◆ **Data extract**:
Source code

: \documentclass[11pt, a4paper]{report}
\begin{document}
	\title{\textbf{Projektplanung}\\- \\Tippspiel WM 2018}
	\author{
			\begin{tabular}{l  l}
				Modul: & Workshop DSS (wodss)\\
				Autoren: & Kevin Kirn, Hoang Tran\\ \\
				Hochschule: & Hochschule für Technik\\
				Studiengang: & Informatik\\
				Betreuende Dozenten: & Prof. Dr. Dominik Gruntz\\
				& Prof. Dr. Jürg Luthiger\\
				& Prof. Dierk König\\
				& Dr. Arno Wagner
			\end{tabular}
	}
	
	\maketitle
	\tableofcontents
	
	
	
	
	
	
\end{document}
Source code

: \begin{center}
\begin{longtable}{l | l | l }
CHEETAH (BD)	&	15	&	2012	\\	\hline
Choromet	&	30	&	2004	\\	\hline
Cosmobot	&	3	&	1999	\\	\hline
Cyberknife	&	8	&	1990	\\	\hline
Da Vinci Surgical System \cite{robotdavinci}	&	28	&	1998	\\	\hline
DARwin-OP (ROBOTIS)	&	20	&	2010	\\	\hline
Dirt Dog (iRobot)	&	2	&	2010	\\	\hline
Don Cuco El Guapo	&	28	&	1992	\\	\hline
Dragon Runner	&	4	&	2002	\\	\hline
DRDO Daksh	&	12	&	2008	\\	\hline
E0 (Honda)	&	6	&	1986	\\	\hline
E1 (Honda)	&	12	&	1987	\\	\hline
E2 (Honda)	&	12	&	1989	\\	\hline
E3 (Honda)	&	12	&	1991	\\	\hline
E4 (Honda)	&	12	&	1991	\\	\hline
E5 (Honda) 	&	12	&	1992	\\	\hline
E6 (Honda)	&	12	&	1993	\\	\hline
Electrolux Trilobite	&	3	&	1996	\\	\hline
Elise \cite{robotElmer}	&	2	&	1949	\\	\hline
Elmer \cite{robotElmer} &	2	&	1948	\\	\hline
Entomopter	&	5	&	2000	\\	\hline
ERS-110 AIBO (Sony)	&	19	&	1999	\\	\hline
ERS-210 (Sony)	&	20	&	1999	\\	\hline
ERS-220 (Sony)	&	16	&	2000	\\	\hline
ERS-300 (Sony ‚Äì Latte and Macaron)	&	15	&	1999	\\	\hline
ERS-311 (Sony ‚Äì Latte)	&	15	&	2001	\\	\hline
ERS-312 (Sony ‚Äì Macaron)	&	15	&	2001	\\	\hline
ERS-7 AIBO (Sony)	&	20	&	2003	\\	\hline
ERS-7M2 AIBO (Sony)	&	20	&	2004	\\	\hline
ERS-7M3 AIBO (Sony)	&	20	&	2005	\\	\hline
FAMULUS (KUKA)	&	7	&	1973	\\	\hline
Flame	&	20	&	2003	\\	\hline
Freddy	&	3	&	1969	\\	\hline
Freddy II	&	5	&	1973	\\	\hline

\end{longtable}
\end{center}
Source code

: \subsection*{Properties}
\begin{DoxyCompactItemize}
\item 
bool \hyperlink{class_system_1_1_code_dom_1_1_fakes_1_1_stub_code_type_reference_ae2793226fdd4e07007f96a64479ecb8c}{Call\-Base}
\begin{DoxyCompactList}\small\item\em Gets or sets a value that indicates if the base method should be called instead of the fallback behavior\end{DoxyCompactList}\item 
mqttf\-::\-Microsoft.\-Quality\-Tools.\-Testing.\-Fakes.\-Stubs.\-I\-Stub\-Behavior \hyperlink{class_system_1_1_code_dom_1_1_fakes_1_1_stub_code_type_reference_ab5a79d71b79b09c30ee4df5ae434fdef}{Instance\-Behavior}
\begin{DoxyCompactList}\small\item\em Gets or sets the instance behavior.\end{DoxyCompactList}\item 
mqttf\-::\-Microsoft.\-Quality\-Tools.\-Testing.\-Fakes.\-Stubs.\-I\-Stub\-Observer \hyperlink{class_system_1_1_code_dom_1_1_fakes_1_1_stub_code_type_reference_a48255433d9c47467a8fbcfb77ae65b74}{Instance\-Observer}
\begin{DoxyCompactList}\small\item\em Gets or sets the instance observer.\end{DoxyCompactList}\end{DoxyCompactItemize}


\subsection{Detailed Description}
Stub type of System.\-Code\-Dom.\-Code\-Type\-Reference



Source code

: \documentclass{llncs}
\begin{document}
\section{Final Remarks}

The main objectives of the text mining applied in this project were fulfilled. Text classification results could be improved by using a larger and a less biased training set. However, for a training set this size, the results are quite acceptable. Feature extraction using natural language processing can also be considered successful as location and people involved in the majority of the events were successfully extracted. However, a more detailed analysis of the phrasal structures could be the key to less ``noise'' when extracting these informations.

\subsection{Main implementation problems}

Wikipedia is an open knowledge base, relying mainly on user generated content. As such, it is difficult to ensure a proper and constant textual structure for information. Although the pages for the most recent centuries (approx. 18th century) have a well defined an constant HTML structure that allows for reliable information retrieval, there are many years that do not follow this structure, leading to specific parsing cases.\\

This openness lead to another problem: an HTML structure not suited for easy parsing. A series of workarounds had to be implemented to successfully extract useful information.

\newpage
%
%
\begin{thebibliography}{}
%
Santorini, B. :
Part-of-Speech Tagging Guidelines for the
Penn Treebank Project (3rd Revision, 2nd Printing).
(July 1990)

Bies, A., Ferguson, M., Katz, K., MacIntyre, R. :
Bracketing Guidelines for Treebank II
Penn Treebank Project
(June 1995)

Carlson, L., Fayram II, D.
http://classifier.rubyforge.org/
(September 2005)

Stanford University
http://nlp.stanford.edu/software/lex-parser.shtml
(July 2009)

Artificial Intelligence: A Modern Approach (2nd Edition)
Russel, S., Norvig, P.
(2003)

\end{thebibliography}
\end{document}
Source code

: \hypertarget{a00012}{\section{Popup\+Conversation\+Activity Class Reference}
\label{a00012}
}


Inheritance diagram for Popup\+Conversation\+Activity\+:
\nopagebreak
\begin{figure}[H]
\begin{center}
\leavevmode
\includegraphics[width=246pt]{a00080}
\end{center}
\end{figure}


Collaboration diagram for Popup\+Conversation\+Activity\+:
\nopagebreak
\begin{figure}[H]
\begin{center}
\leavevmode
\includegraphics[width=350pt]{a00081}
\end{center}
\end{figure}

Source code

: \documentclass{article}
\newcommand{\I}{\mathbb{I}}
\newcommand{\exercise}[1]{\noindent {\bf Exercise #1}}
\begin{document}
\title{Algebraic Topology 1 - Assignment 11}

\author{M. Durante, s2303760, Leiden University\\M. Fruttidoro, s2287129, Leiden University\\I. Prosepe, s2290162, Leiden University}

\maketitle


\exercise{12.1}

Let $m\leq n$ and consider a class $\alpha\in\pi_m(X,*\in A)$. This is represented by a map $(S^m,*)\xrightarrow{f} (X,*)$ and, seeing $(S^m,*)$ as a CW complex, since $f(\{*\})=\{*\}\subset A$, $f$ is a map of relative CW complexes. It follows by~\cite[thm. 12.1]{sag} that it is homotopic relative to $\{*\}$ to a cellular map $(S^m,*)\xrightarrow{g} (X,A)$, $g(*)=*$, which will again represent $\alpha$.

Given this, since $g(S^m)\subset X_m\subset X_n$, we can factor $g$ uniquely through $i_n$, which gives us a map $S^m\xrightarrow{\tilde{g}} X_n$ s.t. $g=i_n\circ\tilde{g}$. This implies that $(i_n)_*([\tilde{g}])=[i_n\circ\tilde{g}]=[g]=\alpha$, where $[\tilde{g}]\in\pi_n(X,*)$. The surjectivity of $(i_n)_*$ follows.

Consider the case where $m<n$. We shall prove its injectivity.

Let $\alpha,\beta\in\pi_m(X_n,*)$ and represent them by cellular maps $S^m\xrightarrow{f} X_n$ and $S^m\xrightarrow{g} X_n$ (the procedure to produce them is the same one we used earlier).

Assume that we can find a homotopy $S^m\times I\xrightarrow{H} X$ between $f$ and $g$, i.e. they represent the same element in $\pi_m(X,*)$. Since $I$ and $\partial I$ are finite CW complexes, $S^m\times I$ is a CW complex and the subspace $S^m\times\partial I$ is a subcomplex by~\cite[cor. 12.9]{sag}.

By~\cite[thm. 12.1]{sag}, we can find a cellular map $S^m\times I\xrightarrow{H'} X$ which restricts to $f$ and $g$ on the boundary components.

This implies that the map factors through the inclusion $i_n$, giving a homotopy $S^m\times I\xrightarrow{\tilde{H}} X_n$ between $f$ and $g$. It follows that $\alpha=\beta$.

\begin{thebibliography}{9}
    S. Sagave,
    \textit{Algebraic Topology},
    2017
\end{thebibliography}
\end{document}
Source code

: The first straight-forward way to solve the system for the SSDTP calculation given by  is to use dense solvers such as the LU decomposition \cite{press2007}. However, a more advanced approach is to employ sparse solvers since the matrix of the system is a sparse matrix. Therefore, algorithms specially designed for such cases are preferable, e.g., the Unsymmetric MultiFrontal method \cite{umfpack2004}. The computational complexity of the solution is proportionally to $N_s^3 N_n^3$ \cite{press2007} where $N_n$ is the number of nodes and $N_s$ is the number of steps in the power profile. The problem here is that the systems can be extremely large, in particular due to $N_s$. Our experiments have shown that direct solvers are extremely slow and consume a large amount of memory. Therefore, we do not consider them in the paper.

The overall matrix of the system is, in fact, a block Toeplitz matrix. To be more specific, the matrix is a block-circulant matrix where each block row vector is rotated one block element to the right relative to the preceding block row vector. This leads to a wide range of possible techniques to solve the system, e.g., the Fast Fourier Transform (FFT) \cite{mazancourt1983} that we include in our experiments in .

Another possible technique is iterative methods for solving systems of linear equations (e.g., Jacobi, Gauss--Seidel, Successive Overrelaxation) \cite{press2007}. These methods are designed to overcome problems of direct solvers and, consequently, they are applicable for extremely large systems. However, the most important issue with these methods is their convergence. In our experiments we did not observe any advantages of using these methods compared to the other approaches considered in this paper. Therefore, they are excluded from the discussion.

◆ **Job item**:
Exact copies of the lines from the start of the data up to the line holding "Dr. Jürg Luthiger\\", both included, are all that is needed.

◆ **Output for this exercise**:
Source code

: \documentclass[11pt, a4paper]{report}
\begin{document}
	\title{\textbf{Projektplanung}\\- \\Tippspiel WM 2018}
	\author{
			\begin{tabular}{l  l}
				Modul: & Workshop DSS (wodss)\\
				Autoren: & Kevin Kirn, Hoang Tran\\ \\
				Hochschule: & Hochschule für Technik\\
				Studiengang: & Informatik\\
				Betreuende Dozenten: & Prof. Dr. Dominik Gruntz\\
				& Prof. Dr. Jürg Luthiger\\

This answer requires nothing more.